"""
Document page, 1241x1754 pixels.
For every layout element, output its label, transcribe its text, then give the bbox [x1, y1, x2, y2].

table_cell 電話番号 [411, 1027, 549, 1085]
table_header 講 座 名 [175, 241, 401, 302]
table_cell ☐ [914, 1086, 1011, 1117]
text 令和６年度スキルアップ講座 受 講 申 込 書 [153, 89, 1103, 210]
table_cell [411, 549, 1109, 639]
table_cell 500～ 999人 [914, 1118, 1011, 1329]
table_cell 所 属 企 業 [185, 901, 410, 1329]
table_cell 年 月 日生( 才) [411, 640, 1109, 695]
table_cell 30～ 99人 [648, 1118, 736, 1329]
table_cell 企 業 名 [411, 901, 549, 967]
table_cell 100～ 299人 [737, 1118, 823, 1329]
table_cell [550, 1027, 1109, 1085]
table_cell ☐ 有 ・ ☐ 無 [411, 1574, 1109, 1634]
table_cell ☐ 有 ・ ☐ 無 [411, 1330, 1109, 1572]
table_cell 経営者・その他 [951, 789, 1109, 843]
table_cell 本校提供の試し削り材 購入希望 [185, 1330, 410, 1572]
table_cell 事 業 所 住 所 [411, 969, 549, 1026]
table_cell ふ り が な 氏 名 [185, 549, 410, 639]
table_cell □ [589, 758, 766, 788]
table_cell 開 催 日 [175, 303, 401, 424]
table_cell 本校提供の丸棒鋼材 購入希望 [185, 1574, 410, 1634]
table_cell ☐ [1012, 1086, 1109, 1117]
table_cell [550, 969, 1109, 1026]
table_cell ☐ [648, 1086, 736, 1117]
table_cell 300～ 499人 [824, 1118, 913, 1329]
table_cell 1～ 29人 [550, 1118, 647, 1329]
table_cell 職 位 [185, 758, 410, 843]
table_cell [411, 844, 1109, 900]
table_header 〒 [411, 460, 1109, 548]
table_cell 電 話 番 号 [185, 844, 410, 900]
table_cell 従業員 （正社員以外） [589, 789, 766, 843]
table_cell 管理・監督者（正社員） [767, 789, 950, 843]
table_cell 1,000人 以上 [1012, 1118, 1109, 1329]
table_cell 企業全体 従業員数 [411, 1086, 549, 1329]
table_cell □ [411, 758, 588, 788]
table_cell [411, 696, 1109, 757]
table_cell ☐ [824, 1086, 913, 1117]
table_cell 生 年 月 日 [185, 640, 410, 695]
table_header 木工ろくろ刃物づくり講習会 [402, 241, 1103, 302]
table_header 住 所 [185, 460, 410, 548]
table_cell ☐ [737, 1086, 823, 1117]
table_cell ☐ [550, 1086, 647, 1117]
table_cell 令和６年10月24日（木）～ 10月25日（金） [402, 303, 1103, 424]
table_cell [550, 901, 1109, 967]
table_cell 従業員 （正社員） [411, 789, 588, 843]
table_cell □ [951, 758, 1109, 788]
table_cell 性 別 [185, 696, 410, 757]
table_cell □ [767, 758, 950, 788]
"""
Task to complete → Scan the records above for the string "購入希望", then report every line that contains it.

Problem solution →
table_cell 本校提供の試し削り材 購入希望 [185, 1330, 410, 1572]
table_cell 本校提供の丸棒鋼材 購入希望 [185, 1574, 410, 1634]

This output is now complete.